SOURCE INFORMATION START
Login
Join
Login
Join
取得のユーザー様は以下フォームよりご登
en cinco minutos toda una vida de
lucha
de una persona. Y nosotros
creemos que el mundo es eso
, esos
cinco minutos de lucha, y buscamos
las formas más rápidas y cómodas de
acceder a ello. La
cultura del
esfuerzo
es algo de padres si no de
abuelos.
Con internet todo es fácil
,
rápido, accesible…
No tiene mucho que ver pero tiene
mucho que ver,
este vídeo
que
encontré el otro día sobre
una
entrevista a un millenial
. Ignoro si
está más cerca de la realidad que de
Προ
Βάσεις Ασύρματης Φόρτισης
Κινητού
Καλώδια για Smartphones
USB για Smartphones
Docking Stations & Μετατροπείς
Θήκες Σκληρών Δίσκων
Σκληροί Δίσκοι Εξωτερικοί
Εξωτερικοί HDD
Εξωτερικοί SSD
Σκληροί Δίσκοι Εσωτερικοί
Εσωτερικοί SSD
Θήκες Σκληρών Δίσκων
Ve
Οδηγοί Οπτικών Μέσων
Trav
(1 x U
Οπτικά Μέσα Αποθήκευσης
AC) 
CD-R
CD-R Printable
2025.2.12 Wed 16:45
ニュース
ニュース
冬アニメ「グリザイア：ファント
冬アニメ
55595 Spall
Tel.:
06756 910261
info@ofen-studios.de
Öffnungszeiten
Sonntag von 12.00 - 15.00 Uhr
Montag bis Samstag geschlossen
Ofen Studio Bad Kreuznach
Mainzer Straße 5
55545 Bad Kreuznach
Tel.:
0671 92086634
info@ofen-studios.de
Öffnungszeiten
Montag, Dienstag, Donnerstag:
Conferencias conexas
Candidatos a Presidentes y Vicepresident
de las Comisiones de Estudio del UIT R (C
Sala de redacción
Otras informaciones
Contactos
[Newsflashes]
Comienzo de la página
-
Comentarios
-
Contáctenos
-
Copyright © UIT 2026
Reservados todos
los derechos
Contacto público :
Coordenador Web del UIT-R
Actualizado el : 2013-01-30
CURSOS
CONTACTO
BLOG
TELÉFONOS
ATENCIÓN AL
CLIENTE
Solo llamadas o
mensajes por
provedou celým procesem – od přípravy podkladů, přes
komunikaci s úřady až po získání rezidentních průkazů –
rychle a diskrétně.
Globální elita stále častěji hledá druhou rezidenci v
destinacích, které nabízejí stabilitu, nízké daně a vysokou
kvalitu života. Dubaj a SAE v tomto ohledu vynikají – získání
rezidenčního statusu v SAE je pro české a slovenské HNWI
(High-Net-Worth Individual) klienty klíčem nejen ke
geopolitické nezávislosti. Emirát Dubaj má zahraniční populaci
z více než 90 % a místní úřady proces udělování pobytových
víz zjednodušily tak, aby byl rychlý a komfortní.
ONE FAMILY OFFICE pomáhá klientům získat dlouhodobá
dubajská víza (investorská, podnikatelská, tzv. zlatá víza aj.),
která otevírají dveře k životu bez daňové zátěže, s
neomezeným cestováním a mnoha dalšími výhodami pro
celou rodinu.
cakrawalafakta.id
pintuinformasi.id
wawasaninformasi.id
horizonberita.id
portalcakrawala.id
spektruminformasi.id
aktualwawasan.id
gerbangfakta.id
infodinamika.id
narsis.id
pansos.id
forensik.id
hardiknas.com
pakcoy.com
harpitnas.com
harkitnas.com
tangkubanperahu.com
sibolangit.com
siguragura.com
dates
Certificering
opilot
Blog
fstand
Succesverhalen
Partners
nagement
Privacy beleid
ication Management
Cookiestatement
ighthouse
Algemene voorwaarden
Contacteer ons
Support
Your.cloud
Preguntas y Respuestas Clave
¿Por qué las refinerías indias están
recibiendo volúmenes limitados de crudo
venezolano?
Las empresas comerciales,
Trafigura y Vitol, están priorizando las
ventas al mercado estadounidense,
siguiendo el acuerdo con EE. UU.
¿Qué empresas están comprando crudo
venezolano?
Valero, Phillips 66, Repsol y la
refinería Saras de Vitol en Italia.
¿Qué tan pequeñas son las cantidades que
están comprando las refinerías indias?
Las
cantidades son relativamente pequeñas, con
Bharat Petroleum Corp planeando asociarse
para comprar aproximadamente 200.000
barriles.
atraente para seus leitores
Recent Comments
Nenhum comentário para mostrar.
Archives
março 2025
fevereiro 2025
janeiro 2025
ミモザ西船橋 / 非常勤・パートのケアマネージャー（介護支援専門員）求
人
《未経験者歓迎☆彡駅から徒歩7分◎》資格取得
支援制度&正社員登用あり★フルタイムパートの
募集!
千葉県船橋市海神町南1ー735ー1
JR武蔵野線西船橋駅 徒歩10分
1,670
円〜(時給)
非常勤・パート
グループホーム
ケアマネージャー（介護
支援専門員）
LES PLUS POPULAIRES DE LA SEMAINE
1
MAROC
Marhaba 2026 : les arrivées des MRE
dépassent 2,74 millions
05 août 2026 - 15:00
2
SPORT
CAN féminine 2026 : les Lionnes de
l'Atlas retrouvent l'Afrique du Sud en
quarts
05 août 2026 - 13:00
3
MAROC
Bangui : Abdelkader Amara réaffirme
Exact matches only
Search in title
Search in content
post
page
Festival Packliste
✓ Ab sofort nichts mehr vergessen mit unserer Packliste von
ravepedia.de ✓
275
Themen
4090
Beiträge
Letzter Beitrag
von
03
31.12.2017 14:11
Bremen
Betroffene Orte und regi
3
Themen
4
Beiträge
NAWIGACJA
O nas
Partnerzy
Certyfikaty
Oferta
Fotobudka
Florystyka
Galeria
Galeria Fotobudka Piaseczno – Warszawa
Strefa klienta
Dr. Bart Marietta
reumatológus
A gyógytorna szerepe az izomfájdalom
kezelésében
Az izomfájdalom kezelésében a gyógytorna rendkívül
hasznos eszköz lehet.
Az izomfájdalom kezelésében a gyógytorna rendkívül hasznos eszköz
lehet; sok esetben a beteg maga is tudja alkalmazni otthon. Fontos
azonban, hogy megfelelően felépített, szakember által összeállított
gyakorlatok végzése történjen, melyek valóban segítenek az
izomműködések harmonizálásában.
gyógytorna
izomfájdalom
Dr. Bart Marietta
SOURCE INFORMATION END
PROBLEM TO WORK ON
Whenever a line includes the word "Vitol", pull it out of the entries.

YOUR RESPONSE
Trafigura y Vitol, están priorizando las
refinería Saras de Vitol en Italia.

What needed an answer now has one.